Nothing but the lines holding the string "tampilan" should appear in the answer. Copy them from the entries.
----- Material to process
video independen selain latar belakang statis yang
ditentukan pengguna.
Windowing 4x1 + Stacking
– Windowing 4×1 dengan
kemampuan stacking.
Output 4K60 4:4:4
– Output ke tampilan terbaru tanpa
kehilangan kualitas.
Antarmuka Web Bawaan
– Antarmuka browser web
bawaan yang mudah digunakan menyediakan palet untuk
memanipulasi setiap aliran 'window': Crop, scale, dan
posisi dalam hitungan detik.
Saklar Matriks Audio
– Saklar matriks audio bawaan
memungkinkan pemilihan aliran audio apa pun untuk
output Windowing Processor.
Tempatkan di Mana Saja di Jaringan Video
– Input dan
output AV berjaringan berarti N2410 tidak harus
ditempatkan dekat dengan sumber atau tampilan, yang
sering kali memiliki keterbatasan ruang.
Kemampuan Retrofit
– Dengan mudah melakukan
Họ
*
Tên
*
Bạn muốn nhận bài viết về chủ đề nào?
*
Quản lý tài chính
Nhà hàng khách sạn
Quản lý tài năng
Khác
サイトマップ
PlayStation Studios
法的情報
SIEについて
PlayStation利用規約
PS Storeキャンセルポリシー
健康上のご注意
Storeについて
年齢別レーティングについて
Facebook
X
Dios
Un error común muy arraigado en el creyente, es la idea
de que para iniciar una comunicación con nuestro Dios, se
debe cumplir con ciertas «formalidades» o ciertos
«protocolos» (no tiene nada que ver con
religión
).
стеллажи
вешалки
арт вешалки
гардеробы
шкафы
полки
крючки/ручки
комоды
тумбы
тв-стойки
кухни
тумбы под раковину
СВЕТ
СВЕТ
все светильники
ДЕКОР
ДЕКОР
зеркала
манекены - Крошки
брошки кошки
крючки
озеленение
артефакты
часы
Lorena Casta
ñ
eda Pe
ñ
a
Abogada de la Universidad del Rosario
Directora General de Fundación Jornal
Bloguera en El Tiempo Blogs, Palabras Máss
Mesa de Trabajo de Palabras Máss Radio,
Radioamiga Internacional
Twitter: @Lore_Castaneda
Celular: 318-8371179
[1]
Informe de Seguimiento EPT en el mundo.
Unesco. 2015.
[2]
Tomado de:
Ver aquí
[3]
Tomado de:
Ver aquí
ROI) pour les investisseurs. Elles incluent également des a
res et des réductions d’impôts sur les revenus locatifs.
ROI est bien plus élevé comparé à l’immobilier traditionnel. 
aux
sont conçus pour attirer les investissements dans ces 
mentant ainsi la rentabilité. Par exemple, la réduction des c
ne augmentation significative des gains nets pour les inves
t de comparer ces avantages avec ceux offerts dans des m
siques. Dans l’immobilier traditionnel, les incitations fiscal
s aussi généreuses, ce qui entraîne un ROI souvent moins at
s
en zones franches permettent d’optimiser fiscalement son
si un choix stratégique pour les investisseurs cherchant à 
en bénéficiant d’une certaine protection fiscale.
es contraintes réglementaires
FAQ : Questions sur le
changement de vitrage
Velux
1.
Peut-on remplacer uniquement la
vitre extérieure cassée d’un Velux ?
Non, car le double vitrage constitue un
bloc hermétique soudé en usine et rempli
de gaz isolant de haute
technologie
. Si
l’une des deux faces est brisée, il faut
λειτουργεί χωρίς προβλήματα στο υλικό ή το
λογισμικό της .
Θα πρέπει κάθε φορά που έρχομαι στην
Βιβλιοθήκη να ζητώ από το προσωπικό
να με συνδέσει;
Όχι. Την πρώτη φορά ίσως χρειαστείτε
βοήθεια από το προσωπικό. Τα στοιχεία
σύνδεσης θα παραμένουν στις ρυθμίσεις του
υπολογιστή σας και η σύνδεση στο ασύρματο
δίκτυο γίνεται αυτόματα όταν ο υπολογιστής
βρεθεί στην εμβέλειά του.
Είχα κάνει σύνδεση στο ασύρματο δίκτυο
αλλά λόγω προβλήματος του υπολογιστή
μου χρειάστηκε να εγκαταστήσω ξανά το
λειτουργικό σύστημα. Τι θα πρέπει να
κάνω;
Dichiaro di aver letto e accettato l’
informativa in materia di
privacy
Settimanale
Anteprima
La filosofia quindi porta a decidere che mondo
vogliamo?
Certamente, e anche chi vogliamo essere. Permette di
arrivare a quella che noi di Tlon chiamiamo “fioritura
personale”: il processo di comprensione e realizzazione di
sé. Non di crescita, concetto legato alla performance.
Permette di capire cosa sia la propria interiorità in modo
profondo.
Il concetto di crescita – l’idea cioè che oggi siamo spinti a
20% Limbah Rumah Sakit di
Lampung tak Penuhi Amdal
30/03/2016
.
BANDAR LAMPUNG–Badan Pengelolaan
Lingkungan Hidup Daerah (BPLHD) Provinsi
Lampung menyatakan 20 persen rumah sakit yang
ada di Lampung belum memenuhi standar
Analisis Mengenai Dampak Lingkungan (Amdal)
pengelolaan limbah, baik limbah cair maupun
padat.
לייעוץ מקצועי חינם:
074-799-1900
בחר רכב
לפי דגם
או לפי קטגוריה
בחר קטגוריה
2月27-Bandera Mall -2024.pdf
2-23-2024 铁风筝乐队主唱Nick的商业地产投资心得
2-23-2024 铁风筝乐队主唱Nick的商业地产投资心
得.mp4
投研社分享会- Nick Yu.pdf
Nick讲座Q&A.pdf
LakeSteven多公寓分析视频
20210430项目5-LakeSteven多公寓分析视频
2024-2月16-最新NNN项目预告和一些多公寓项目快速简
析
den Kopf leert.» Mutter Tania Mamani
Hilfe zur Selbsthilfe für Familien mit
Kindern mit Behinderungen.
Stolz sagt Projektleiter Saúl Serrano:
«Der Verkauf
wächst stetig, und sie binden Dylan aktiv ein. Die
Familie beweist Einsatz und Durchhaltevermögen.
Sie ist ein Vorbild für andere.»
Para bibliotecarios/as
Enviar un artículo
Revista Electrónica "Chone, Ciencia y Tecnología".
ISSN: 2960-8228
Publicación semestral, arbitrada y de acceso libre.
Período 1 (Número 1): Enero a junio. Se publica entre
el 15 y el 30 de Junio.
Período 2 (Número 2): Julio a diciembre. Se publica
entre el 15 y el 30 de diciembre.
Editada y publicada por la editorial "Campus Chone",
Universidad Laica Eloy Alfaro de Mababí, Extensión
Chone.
----------
■ **Response to this exercise**:
– Output ke tampilan terbaru tanpa
ditempatkan dekat dengan sumber atau tampilan, yang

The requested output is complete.